Natural Logic (Larry Moss)

[updated on 2014.04.12]

Instructor: Larry Moss (Indiana University)

Title: Natural Logic

(A) An overview.

This is a course on ‘surface reasoning’ in natural language. The overall goal is to study logical systems which are based on natural language rather than (say) first-order logic. Most of the systems are complete and decidable, the class will see a lot of technical work in this direction. At the same time, the work is elementary. One needs to be comfortable with informal proofs, but only a small logic background is needed to follow the course.

Specific topics include: extended syllogistic logics; logics including verbs, relative clauses, and relative size quantifiers; the limits of syllogistic logics, monotonicity calculi; and algorithms, complexity, and implementations. Time permitting, the course will also touch on proof-theoretic semantics, and on the relation of natural logic to textual entailment.

The topic of natural logic lends itself to philosophical reflections on the nature of semantics and is arguably something all formally-minded linguists and linguistically-minded logicians should know about.

(B) Outline of what the lectures will cover.

Here is my plan at this point:

(1) Introduction to the course and to the problem of inference in natural language. Syllogistic logic, including the completeness results for it. Historical results on syllogistic logics and on their modern reconstructions. Computer implementations, with a special emphasis on the underlying algorithms.
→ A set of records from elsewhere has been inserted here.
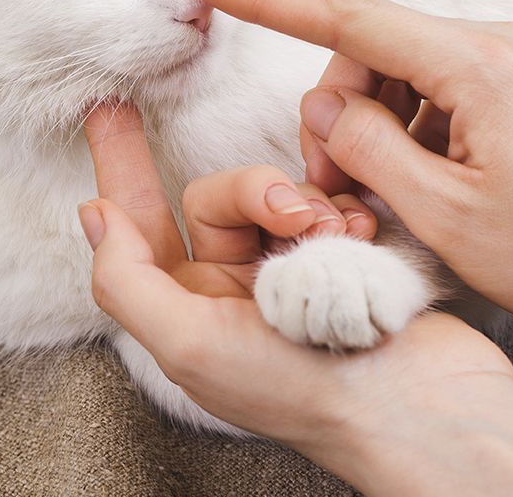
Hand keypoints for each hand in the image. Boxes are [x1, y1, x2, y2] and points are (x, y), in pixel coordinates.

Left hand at [81, 104, 512, 494]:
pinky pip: (330, 200)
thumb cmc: (303, 392)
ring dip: (308, 205)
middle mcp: (237, 288)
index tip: (107, 109)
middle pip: (220, 197)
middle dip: (255, 190)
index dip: (122, 168)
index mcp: (192, 311)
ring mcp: (295, 271)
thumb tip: (93, 215)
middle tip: (293, 212)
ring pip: (279, 195)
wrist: (419, 404)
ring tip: (343, 238)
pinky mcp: (348, 255)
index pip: (142, 225)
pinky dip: (345, 210)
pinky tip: (365, 233)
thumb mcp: (192, 346)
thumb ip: (130, 280)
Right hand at [185, 0, 512, 349]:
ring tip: (387, 197)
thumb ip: (366, 145)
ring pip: (409, 68)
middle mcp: (510, 40)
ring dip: (378, 124)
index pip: (351, 15)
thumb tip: (324, 100)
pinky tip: (432, 182)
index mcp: (483, 66)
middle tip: (334, 189)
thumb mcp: (441, 216)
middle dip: (339, 109)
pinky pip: (448, 84)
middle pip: (376, 48)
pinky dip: (418, 126)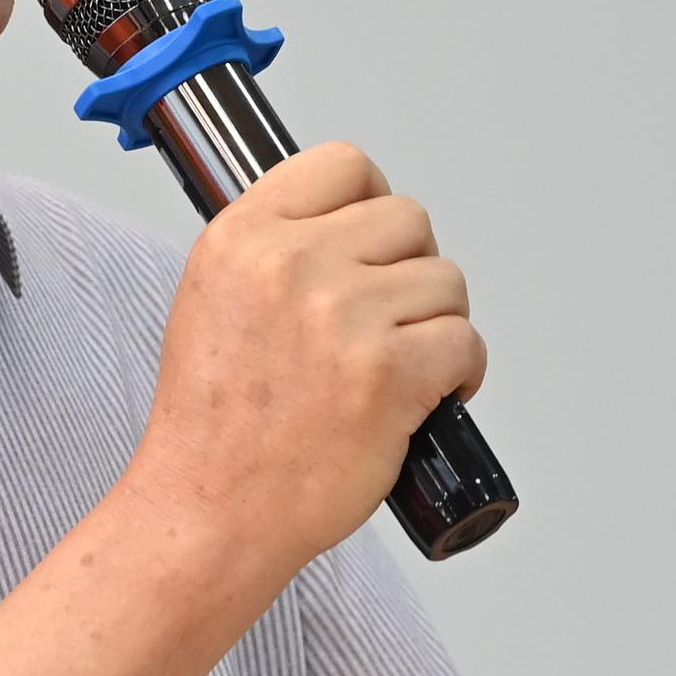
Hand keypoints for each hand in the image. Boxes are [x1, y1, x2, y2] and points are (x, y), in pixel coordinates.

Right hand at [128, 142, 483, 580]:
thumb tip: (348, 228)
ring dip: (437, 325)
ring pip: (446, 282)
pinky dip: (459, 374)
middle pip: (409, 219)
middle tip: (387, 321)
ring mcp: (343, 318)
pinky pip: (465, 342)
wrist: (210, 510)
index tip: (370, 245)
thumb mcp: (210, 299)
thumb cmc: (213, 425)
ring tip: (399, 367)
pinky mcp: (388, 375)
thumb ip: (270, 251)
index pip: (344, 165)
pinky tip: (423, 398)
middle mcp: (291, 265)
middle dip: (410, 270)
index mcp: (242, 237)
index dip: (370, 205)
(2) Further syllogistic systems: logics with verbs, relative clauses, and intersective adjectives. For each of these systems we again want to study the logics, the completeness results, and the algorithms.

(3) This lecture will have two parts. First, I will discuss logics that go beyond syllogistic logics: why they are needed, and how one formulates them in such a way as to have decidability and completeness. In addition, I’ll discuss proof search and tableaux for them. Second, I’ll discuss logics that are syllogistic but go beyond first-order logic due to quantifiers like “Most X” or to sentences of the form “There are at least as many X as Y”. This material is rather combinatorial.
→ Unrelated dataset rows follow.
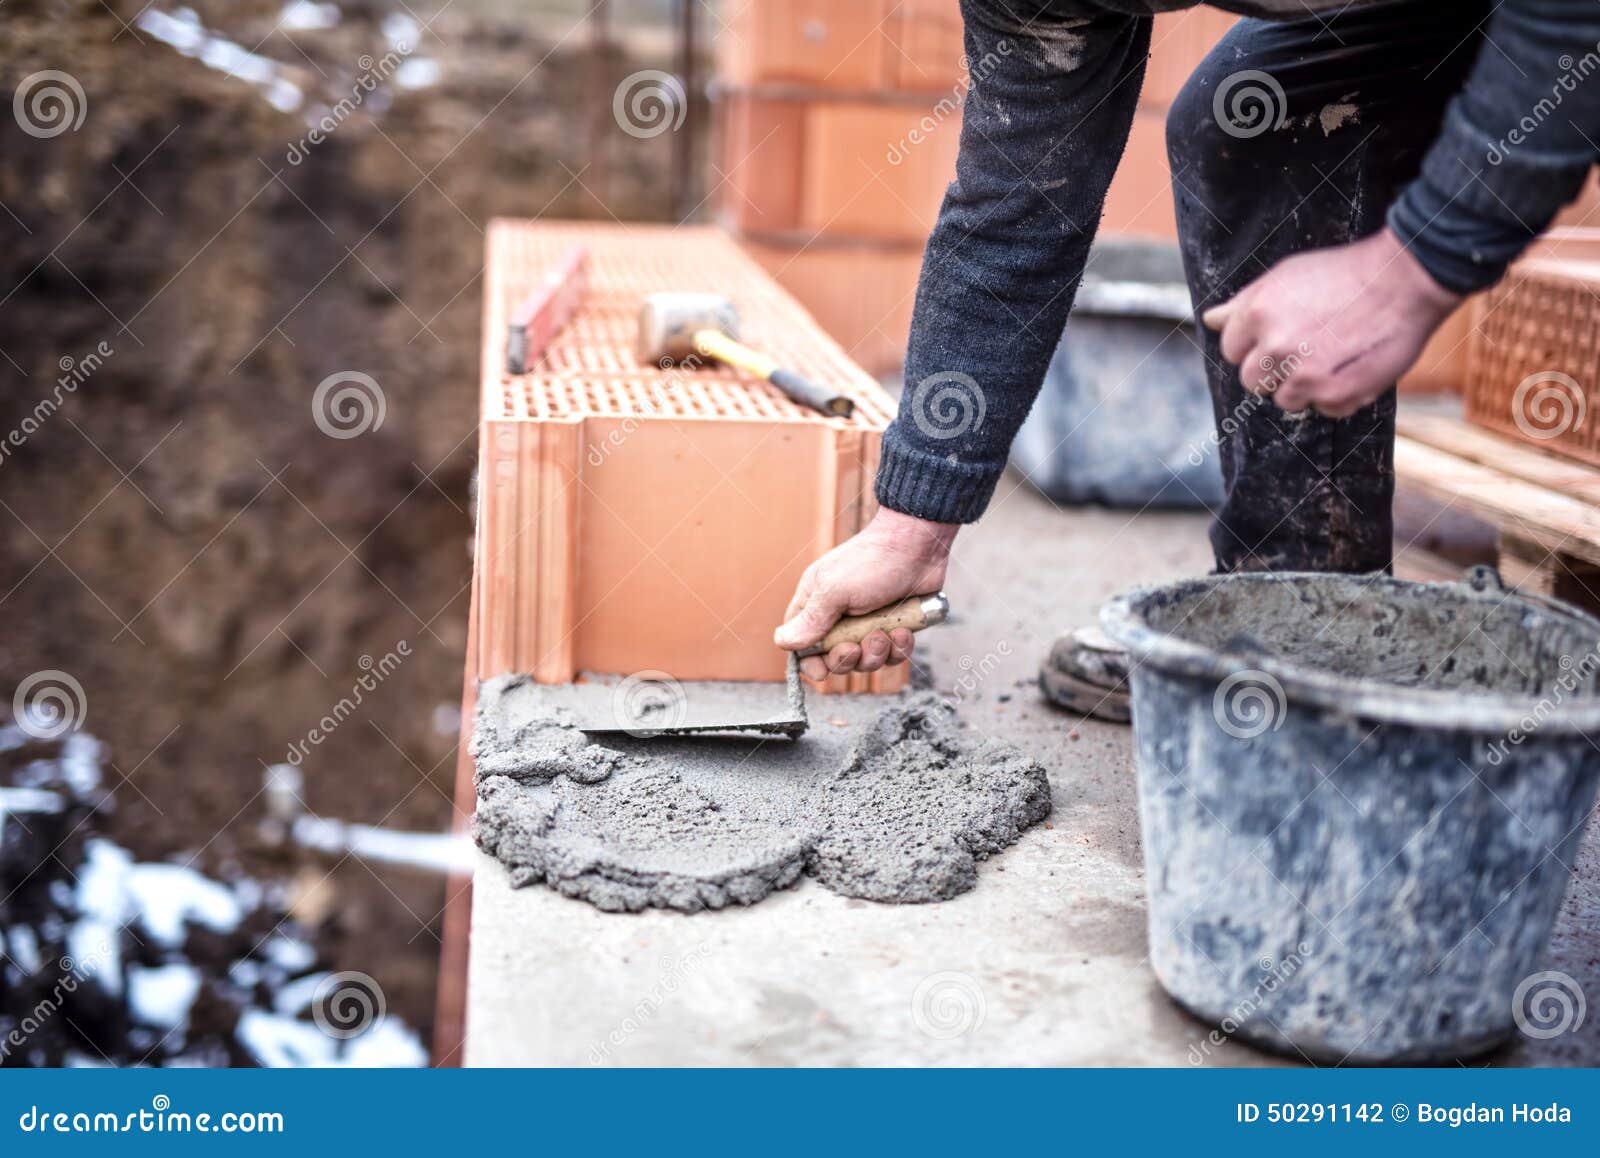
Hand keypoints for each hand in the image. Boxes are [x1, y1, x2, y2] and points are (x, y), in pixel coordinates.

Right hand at [774, 508, 956, 681]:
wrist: (918, 544)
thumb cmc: (871, 561)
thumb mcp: (834, 590)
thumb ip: (810, 619)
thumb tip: (782, 642)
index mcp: (816, 603)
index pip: (801, 643)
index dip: (810, 661)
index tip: (822, 669)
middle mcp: (839, 616)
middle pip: (834, 659)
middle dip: (847, 659)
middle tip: (855, 646)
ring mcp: (869, 623)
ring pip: (866, 661)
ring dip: (876, 653)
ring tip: (885, 632)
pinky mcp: (895, 627)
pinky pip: (893, 654)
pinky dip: (899, 648)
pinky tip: (904, 631)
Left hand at [1203, 227, 1460, 418]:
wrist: (1404, 281)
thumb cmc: (1345, 274)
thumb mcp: (1286, 276)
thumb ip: (1245, 303)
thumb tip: (1210, 320)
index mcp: (1257, 315)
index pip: (1230, 349)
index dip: (1253, 345)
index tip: (1277, 336)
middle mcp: (1275, 347)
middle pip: (1251, 381)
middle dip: (1272, 370)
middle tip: (1305, 348)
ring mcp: (1304, 375)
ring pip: (1283, 400)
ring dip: (1303, 386)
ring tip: (1330, 356)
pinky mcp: (1335, 395)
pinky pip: (1321, 410)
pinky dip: (1335, 396)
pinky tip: (1350, 367)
(4) Monotonicity in natural language and in ordinary mathematics. Monotonicity and polarity. Then, an introduction to categorial grammar and the way that the typed-lambda calculus is used in the semantics. This material is already a kind of crash course on categorial grammar. We then put categorial grammar together with monotonicity to get new type systems, and we introduce a formalization of van Benthem’s monotonicity calculus. Finally, we want to study “logic without grammar”, that is, logical reasoning based on sentences in real life, with connections to the problem of textual entailment.

(5) Usually at a summer school I don’t plan a last day, but instead use it to finish topics that were started on one of the previous days, or to say more on one or two days’ lectures, depending on student interest. I also will go over some of the homework problems that will have been given earlier in the course. Finally, I present some specific open problems and topics of research that students might want to get involved in.
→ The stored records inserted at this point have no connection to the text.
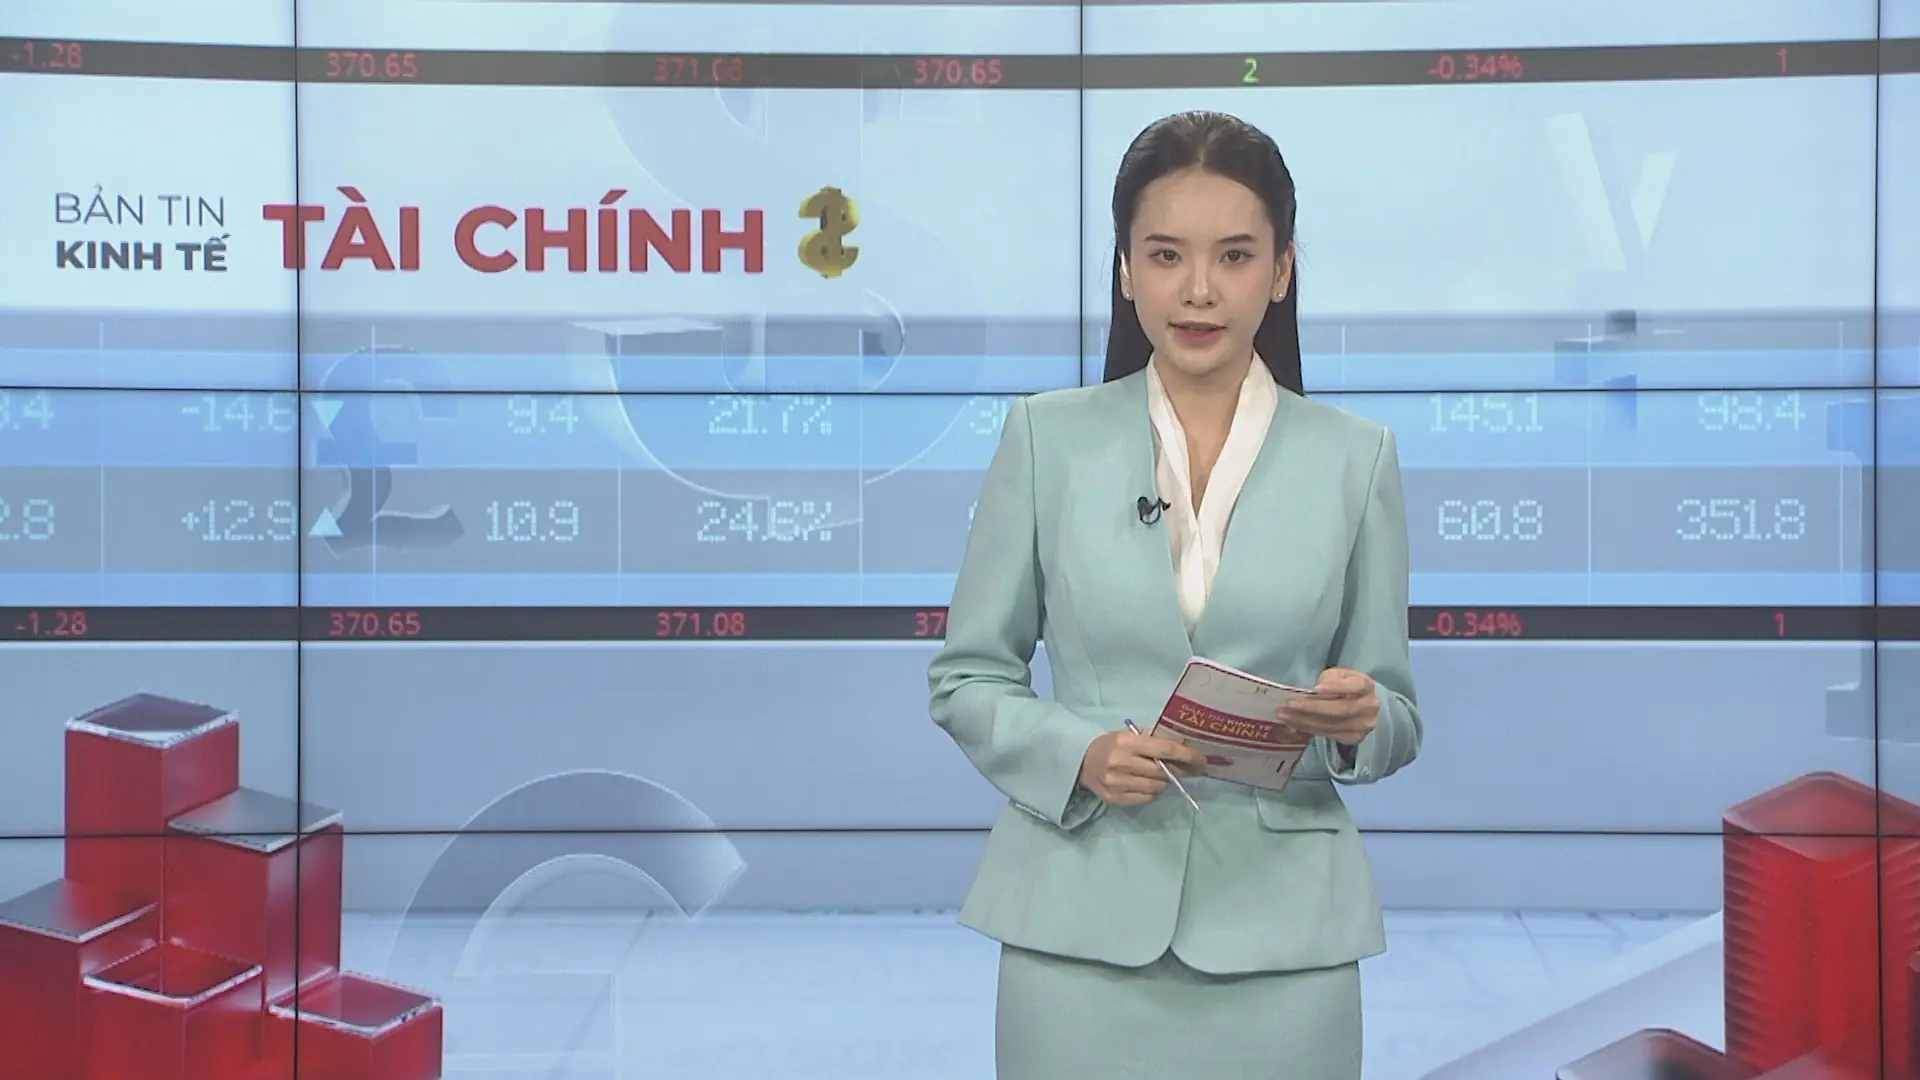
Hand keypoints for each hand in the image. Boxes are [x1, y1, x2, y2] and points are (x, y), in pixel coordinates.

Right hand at [1078, 729, 1208, 806]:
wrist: (1082, 761)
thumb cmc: (1112, 745)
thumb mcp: (1130, 735)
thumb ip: (1155, 740)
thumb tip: (1186, 748)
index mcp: (1126, 742)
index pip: (1164, 750)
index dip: (1187, 755)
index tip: (1202, 759)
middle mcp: (1121, 762)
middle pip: (1163, 771)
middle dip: (1181, 770)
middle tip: (1192, 769)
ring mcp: (1116, 783)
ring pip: (1157, 787)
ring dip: (1167, 781)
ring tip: (1166, 775)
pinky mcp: (1115, 799)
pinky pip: (1146, 798)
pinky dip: (1154, 791)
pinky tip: (1150, 783)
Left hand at [1278, 668, 1378, 745]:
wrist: (1362, 705)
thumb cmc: (1346, 685)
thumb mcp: (1339, 674)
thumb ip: (1329, 679)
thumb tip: (1315, 692)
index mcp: (1367, 686)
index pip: (1356, 686)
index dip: (1336, 687)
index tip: (1315, 689)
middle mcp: (1369, 707)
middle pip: (1341, 709)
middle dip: (1312, 707)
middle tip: (1289, 704)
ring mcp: (1364, 725)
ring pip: (1332, 724)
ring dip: (1305, 721)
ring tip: (1285, 715)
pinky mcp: (1355, 738)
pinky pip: (1329, 734)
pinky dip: (1310, 729)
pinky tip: (1295, 724)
These plans might change, of course.

(C) Prerequisites.

One should be interested in the topics in the outline. One also should be comfortable with mathematical proofs. The best specific preparation would be completeness proofs for propositional logic and first-order logic, or even modal logic. This is mostly important for the first three days. Days 4 and 5 rely less on this, and it would be possible to attend them without some of the more technical material of the first three lectures.

(D) Reading.

Here are my slides from ESSLLI 2010:

http://logicforlanguage.blogspot.com/

I will update these with my EASLLC slides later.

Here is a relevant paper for the first two lectures: http://arxiv.org/abs/0808.0521

For the lecture on monotonicity, see my paper with Thomas Icard at
http://elanguage.net/journals/lilt/article/view/3747

Finally, I’ll try to make a book-length presentation of the course.